▶ Texte à lire

((

Pratiquement situés au bas de l’échelle sociale (juste un peu au-dessus des vagabonds et des errants), les manouvriers constituent néanmoins un élément important de la diversité sociale du monde rural. En quoi consiste cette profession si fréquemment répandue dans les registres paroissiaux de l’Ancien régime ?

 

 

Les manouvriers, manœuvres, brassiers ou journaliers sont des paysans qui travaillent de leurs mains, avec des outils rudimentaires en bois, parfois relevés de fer (bêche, fourche, faucille, rarement une faux). Ils se distinguent surtout par le fait qu’ils ne possèdent pas de bêtes de labour, de trait, de somme, ou même de bât et n’ont jamais de cheval (trop cher !).

 

 

Même si quelques-uns sont propriétaires de leur domicile, la plupart vivent dans une maison modeste qu’ils louent à plus riche qu’eux. Celle-ci se compose généralement de quelques pièces (rarement plus de deux), d’une cour, de quelques petits bâtiments, d’un grenier pour entreposer le grain et d’un petit jardin. Elle est souvent dépourvue d’une grange et d’une écurie.

 

 

A ce bâtiment principal, s’ajoutent quelques lopins de terre où ils cultivent des poix et des fèves pour la bouillie (nourriture de base), des choux, des raves, des poireaux, des blettes, quelques fruits, parfois des ceps et du chanvre. S’ils trouvent à emprunter un attelage, ils pourront labourer leurs terres et cultiver les « céréales du pauvre » : seigle et méteil pour la confection du pain.

 

 

Leur cheptel vif se compose de quelques brebis ou chèvres qui broutent sur les chemins, les friches et les jachères. Les agneaux seront vendus au marché du bourg le plus proche. Ils possèdent également quelques cochons noirs (notamment en moyenne montagne et dans les paysages de bocage), quelques poules, un coq, parfois une vache.

 

 

Mais ces quelques biens ne suffisent pas à assurer la subsistance de leur famille. Souvent, les manouvriers sont obligés de contracter avec un riche citadin un bail à cheptel pour avoir quelques surplus de provisions (lait, beurre, fromage...). Plus généralement, et c’est là leur spécificité, ils vont louer, à la journée, leurs bras, leur force de travail, auprès d’un exploitant agricole plus riche qu’eux.

))

▶ Consigne 1
Répondez aux questions suivantes d'après le texte sur les manouvriers.
(a) Quel animal, jugé trop cher, les manouvriers n'ont-ils jamais ?
(b) De combien de pièces se compose généralement la maison qu'ils habitent ?
(c) Quelles céréales le texte appelle-t-il les « céréales du pauvre » ?

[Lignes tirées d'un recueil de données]
((

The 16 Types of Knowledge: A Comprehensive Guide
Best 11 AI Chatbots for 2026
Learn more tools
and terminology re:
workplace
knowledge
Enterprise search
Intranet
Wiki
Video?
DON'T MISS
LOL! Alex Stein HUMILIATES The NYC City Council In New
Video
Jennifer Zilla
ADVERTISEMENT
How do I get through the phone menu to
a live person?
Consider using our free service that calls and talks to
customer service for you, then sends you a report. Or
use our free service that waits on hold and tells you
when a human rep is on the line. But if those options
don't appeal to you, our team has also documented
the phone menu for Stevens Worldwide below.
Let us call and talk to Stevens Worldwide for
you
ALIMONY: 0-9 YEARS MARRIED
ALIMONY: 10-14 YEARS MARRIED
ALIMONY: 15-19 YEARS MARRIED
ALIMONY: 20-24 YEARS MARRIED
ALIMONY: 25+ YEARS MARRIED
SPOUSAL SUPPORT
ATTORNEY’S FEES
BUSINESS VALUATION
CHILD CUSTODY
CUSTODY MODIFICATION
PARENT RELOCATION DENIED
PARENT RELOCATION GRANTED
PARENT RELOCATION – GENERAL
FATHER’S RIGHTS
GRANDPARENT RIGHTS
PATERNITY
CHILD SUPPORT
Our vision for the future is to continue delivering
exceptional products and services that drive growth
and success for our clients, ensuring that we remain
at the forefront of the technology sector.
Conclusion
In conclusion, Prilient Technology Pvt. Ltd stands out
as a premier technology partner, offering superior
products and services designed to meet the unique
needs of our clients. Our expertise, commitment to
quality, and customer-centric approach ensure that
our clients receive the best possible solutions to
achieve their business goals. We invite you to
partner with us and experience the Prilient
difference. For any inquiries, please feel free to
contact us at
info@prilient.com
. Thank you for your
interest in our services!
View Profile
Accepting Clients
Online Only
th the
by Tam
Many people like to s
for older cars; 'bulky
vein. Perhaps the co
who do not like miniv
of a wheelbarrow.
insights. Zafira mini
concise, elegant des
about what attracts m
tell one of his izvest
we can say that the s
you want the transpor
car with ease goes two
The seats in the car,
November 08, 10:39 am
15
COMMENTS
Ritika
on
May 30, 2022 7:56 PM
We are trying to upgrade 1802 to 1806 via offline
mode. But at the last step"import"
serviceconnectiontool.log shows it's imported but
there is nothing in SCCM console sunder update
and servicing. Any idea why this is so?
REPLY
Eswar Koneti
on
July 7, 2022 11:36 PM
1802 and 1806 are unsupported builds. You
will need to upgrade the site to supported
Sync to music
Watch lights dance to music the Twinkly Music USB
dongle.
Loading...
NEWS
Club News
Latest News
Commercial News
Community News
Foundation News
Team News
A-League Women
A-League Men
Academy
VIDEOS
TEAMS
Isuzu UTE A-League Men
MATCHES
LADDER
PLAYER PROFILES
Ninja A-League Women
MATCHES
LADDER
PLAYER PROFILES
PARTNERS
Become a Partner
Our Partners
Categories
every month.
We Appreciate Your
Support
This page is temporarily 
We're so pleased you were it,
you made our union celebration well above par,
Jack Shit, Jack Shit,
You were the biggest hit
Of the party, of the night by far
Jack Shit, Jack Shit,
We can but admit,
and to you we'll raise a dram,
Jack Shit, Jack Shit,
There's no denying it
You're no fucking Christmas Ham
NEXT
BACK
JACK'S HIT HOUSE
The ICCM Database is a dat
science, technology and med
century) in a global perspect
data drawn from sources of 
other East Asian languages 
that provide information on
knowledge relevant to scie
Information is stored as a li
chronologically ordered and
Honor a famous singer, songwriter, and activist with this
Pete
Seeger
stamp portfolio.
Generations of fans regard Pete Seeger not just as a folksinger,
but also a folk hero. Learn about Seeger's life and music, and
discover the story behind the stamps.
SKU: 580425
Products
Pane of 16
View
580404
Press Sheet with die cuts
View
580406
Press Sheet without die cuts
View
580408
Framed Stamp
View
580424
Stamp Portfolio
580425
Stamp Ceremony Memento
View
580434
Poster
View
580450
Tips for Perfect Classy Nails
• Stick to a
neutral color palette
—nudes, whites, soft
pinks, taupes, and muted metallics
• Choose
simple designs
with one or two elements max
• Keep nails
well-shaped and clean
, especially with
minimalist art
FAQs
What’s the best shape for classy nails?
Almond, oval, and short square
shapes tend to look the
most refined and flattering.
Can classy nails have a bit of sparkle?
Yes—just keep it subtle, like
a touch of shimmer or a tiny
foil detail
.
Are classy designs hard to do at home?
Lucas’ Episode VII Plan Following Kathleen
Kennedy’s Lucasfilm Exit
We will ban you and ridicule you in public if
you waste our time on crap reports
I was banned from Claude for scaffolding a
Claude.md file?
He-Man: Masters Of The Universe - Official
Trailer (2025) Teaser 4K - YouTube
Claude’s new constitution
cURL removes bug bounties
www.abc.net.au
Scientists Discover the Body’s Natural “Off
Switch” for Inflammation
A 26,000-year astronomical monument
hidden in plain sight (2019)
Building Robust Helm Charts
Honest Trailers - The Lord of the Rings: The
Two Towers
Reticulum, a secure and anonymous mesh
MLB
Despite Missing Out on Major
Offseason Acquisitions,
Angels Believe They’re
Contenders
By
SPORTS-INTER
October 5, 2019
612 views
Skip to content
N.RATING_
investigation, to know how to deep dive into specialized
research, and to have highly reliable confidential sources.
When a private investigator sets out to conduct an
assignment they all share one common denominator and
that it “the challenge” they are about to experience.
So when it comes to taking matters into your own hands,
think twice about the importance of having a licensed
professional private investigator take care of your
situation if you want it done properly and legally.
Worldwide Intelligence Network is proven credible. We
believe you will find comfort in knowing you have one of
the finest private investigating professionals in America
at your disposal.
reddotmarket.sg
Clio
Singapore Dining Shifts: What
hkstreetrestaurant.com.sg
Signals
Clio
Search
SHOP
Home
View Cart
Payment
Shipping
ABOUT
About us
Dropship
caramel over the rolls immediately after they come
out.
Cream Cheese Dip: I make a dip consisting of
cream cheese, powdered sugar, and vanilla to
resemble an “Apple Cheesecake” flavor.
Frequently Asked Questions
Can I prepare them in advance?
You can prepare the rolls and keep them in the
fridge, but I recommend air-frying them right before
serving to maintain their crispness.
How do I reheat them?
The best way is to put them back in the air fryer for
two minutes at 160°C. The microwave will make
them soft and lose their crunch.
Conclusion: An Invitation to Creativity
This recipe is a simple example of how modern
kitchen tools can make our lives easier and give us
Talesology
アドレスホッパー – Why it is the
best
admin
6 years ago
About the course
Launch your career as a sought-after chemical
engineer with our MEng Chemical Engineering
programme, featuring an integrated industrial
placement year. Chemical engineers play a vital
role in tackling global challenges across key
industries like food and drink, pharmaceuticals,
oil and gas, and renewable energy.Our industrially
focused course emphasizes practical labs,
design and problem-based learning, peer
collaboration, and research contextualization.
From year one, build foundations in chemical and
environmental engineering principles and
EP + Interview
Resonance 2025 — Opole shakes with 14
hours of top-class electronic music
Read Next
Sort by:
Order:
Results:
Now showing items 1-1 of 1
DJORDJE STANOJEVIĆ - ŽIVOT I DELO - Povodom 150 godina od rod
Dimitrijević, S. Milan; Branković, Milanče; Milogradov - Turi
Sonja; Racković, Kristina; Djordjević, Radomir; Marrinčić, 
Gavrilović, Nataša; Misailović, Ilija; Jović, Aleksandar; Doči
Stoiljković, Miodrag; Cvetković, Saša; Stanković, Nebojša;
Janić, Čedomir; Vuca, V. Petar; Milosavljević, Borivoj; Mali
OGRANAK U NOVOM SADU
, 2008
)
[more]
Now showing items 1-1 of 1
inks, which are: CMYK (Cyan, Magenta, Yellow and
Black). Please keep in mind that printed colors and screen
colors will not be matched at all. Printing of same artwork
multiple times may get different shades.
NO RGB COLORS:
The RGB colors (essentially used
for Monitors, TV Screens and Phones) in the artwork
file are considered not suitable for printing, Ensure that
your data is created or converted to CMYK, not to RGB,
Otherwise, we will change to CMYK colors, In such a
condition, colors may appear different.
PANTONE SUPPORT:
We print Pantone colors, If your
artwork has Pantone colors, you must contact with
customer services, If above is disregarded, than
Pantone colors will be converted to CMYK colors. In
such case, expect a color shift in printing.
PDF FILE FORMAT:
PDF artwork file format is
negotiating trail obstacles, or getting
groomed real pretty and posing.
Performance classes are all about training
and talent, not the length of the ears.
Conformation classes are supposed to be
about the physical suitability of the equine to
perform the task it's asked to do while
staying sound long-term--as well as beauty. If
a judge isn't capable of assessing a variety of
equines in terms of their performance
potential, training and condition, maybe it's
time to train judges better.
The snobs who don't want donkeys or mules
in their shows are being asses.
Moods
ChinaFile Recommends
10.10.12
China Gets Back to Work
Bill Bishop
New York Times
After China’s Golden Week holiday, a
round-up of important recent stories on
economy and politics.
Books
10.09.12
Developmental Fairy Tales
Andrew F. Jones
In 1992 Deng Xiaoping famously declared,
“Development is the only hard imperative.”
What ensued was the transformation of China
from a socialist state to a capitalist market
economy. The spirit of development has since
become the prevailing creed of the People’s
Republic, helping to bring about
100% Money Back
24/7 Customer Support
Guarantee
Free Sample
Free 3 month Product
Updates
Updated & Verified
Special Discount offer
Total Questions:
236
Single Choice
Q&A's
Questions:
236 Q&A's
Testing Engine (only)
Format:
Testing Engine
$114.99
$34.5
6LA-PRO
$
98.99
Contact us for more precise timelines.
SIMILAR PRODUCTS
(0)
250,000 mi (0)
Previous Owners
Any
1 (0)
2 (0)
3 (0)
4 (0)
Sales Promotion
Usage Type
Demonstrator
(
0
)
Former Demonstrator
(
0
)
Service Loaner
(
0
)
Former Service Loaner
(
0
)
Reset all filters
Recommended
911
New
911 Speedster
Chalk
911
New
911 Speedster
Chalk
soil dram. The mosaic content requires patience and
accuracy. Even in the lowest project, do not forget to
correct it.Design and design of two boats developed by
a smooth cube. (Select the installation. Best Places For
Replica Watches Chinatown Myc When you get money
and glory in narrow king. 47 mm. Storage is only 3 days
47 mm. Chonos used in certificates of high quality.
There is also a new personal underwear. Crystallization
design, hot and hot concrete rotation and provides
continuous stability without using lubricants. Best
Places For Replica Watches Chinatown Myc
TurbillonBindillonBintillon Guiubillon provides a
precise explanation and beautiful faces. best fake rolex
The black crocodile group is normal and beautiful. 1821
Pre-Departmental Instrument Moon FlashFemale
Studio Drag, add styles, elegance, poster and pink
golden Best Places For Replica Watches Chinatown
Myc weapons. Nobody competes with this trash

))

▶ Consigne 2
Reproduisez à l'identique, dans les lignes de données, le passage qui part de la première ligne et s'achève sur celle contenant « a live person? », cette dernière comprise.

▶ Corrigé 1
(a) Le cheval.
(b) De quelques pièces, rarement plus de deux.
(c) Le seigle et le méteil, qui servent à confectionner le pain.

▶ Corrigé 2
The 16 Types of Knowledge: A Comprehensive Guide
Best 11 AI Chatbots for 2026
Learn more tools
and terminology re:
workplace
knowledge
Enterprise search
Intranet
Wiki
Video?
DON'T MISS
LOL! Alex Stein HUMILIATES The NYC City Council In New
Video
Jennifer Zilla
ADVERTISEMENT
How do I get through the phone menu to
a live person?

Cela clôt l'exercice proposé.